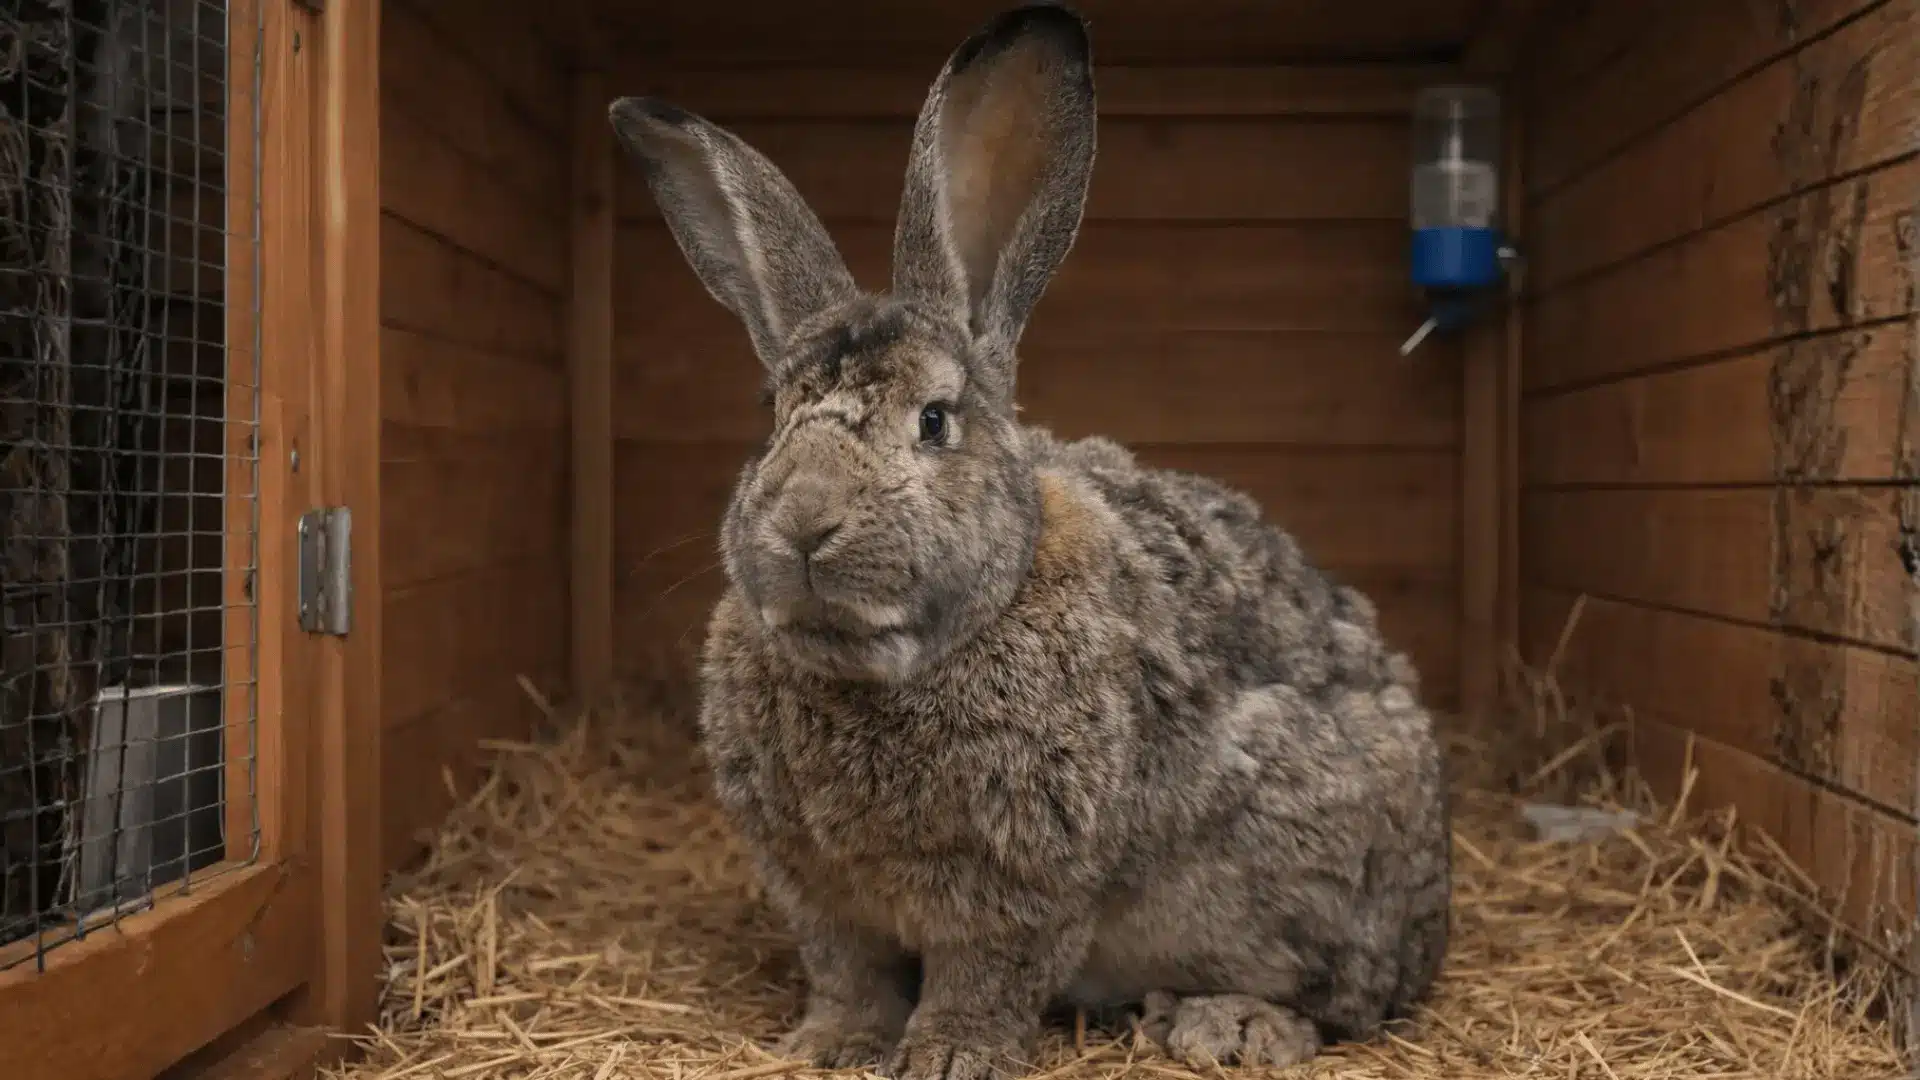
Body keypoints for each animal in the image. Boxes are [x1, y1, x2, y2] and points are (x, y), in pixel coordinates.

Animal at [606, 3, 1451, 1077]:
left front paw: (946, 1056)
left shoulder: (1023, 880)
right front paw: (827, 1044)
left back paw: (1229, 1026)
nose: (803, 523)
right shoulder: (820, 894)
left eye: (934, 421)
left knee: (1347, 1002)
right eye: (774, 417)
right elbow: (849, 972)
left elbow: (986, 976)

▬▬▬

What you will do: The line with "right shoulder: (820, 894)", the last line of the data above, and every line between them should be duplicated exactly, with nothing else.

Worked solution:
right shoulder: (820, 894)
left eye: (934, 421)
left knee: (1347, 1002)
right eye: (774, 417)
right elbow: (849, 972)
left elbow: (986, 976)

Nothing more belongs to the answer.